- _What is required_:
Whenever a line carries the word "round", pull it out of the entries.

- _Data provided_:
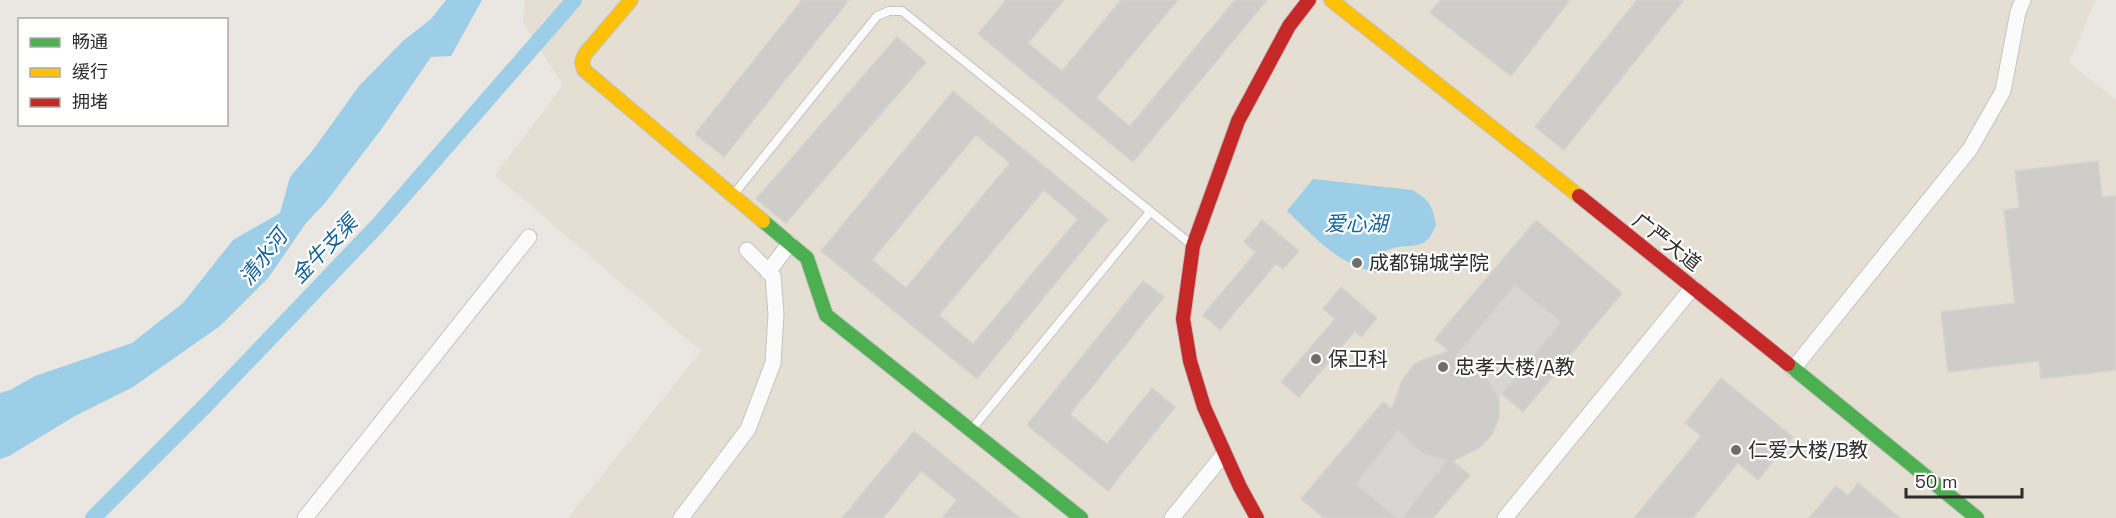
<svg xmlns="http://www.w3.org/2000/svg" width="2116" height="518" font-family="'Space Grotesk','Noto Sans SC',sans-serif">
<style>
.education{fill:#e4dfd2}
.plaza{fill:#d8d5d2}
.water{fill:#9ccee7}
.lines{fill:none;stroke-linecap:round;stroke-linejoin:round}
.canal{stroke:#9ccee7;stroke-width:16}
.building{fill:#cfcdca;stroke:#d5d3cf;stroke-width:1.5;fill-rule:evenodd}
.lane-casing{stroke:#c4c3c3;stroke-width:10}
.street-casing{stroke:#c4c3c3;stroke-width:17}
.fast-casing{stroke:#c4c3c3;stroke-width:16}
.slow-casing{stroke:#c4c3c3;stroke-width:16}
.jam-casing{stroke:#c4c3c3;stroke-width:16}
.lane{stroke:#fcfbfb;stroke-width:8}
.street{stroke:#fcfbfb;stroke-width:15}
.fast{stroke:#4caf50;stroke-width:14}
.slow{stroke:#ffc107;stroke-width:14}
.jam{stroke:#c62828;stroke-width:14}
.poi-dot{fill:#6f6e6d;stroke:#fff;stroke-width:2}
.labels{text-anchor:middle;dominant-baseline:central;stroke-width:4.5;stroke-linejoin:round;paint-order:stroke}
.street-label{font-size:20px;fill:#2d2d2d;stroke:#fff}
.poi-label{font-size:20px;fill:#2d2d2d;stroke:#fff;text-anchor:start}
.water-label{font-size:21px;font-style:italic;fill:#156398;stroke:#fff}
</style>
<rect width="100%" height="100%" fill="#eae7e3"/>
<polygon class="education" points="525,0 2096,0 2069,62 2116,100 2116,518 568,518 701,351 495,175 563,85 523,23"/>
<g class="plaza">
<polygon points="1515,285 1561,322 1497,400 1454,359"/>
<polygon points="1400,427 1450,457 1402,518 1397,518 1356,484"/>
</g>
<g class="water">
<polygon points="446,0 482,0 451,56 431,57 383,127 325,203 306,223 269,277 220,326 133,387 75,416 9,456 0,459 0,393 10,390 35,376 132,343 183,303 233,240 280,213 290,177 313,150 359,86 403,41 431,19"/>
<path d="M1313,179L1412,190C1430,200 1432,205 1436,225C1434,229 1432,235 1429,238C1417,252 1396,240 1379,256L1377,273C1335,262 1317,239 1287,211Z"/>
</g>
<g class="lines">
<polyline class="canal" points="93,518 208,403 379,224 574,0"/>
</g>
<g class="building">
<polygon points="802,0 849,0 724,157 695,134"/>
<polygon points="1006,0 1064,0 1028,43 1062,71 1121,0 1178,0 1096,98 1130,126 1235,0 1267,0 1133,162 978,34"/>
<polygon points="1440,0 1570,0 1511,76 1430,13"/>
<polygon points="1637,0 1684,0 1564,150 1535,127"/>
<polygon points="897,37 926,62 786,223 756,199"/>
<path d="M953,91L1108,219L977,379L821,251ZM976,135L1010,163L906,288L872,260ZM1044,190L1078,219L973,344L939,315Z"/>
<polygon points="2098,161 2102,197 2116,196 2116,370 2041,379 2039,361 1948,372 1941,312 2015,303 2004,210 2019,208 2015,171"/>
<polygon points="1262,220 1299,251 1283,269 1276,264 1220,330 1203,315 1256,252 1244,242"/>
<polygon points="1536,220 1622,293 1523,412 1502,394 1561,322 1515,285 1455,357 1479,369 1488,380 1499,400 1499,418 1492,435 1479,448 1453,461 1470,475 1433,518 1402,518 1447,460 1427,455 1417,449 1398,430 1356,484 1397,518 1324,518 1301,499 1383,402 1392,409 1402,380 1414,365 1422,360 1449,351 1435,339"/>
<polygon points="1143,281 1164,297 1070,414 1107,444 1152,388 1175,407 1108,491 1027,425"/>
<polygon points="1341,287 1377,318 1361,337 1355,331 1299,397 1281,382 1335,319 1323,309"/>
<polygon points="1721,378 1793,437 1758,480 1738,463 1693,518 1634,518 1701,436 1685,423"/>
<polygon points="914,431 1020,518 942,518 957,500 921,471 883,518 842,518"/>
<polygon points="1858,483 1900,518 1809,518 1836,486 1848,496"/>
</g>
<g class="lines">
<defs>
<g id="lane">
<polyline points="734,194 877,16 889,11 902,11 1192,245"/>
<polyline points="972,429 1150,212"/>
</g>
<g id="street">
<polyline points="768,272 790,243"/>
<polyline points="1793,369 1970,149 2003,91 2018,12 2023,0"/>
<polyline points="305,518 529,237"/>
<polyline points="681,518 748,429 773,363 776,314 773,276 747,250"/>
<polyline points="1172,518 1224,454"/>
<polyline points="1505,518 1693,287"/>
</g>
<g id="fast">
<polyline points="763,221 807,258 826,315 1081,518"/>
<polyline points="1788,364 1977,518"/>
</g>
<g id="slow">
<polyline points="631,0 585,54 582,62 584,70 763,221"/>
<polyline points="1331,0 1579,196"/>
</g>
<g id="jam">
<polyline points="1579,196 1788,364"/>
<polyline points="1257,518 1240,487 1204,407 1190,361 1183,319 1193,246 1238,121 1289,26 1309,0"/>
</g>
</defs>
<use href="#lane" class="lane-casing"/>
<use href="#street" class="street-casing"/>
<use href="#fast" class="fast-casing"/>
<use href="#slow" class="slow-casing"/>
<use href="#jam" class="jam-casing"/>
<use href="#lane" class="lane"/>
<use href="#street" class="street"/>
<use href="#fast" class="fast"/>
<use href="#slow" class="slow"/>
<use href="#jam" class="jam"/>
</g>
<g class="poi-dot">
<circle cx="1357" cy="263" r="6"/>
<circle cx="1316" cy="359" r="6"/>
<circle cx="1443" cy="367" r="6"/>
<circle cx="1736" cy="450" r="6"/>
</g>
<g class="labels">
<g class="street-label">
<text transform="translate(1667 242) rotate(38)">广严大道</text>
</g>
<g class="poi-label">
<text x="1369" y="263">成都锦城学院</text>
<text x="1328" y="359">保卫科</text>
<text x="1455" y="367">忠孝大楼/A教</text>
<text x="1748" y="450">仁爱大楼/B教</text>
</g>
<g class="water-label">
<text x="1356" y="223">爱心湖</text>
<text transform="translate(324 249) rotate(-46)">金牛支渠</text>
<text transform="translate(263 257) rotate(-52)">清水河</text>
</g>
</g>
<rect x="18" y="18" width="210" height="108" fill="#ffffff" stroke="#ababab" stroke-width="1.5"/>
<rect x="30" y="38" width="30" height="9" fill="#4caf50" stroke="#ababab" stroke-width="1.5"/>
<text x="72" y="48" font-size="18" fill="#2d2d2d">畅通</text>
<rect x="30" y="68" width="30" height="9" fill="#ffc107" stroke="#ababab" stroke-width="1.5"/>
<text x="72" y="78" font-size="18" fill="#2d2d2d">缓行</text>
<rect x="30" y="98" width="30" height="9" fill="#c62828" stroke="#ababab" stroke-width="1.5"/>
<text x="72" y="108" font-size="18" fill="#2d2d2d">拥堵</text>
<path d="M1906 488v9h116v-9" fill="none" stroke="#2d2d2d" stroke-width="3"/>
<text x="1915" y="488" font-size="18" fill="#2d2d2d" stroke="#ffffff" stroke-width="4.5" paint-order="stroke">50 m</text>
</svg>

- _Problem solution_:
.lines{fill:none;stroke-linecap:round;stroke-linejoin:round}
.labels{text-anchor:middle;dominant-baseline:central;stroke-width:4.5;stroke-linejoin:round;paint-order:stroke}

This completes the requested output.